"When carefully annotated, observations of features of lung nodules in CT images of patients with cancer have strong correlations with gene clusters obtained via RNA sequencing of excised tumors," said Sandy Napel, PhD, a professor of radiology and co-chief of integrative biomedical imaging informatics at Stanford. "These gene clusters capture canonical pathways and have strong associations with survival."
The study began with CT images of 113 non-small cell lung cancer (NSCLC) patients. A radiologist annotated CT images of each tumor with 89 image features using descriptions of radiologic features in shape, margin, texture, and background lung characteristics. Next, RNA was extracted from each tissue sample and converted into a library for paired-end RNA sequencing. Finally, the RNA sequencing data were clustered into 56 metagenes and filtered for homogeneity into five external cohorts totaling more than 1,200 NSCLC patients.
From this, the researchers identified the top 10 metagenes with the highest cluster homogeneity. The defined metagenes are highly coexpressed genes that relate to important biological processes including hypoxia, cell cycles, and immune response.
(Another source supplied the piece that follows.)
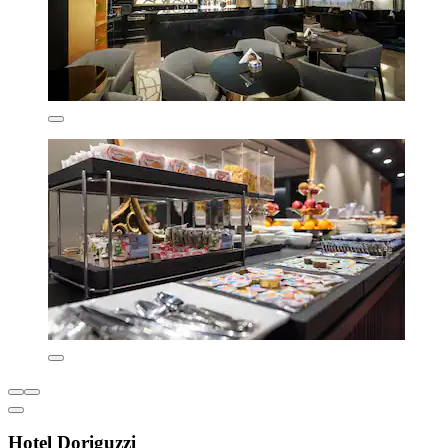
Hotel Doriguzzi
Correlating metagenes and semantic features yielded 34 significant associations, in which ground-glass opacities and nodule attenuation are strongly correlated with the metagene that defines the epidermal growth factor receptor (EGFR) pathway.
"Thus, human observations capturing tumor phenotypic characteristics can be used to noninvasively associate with molecular properties of NSCLC with prognostic implications," Napel said.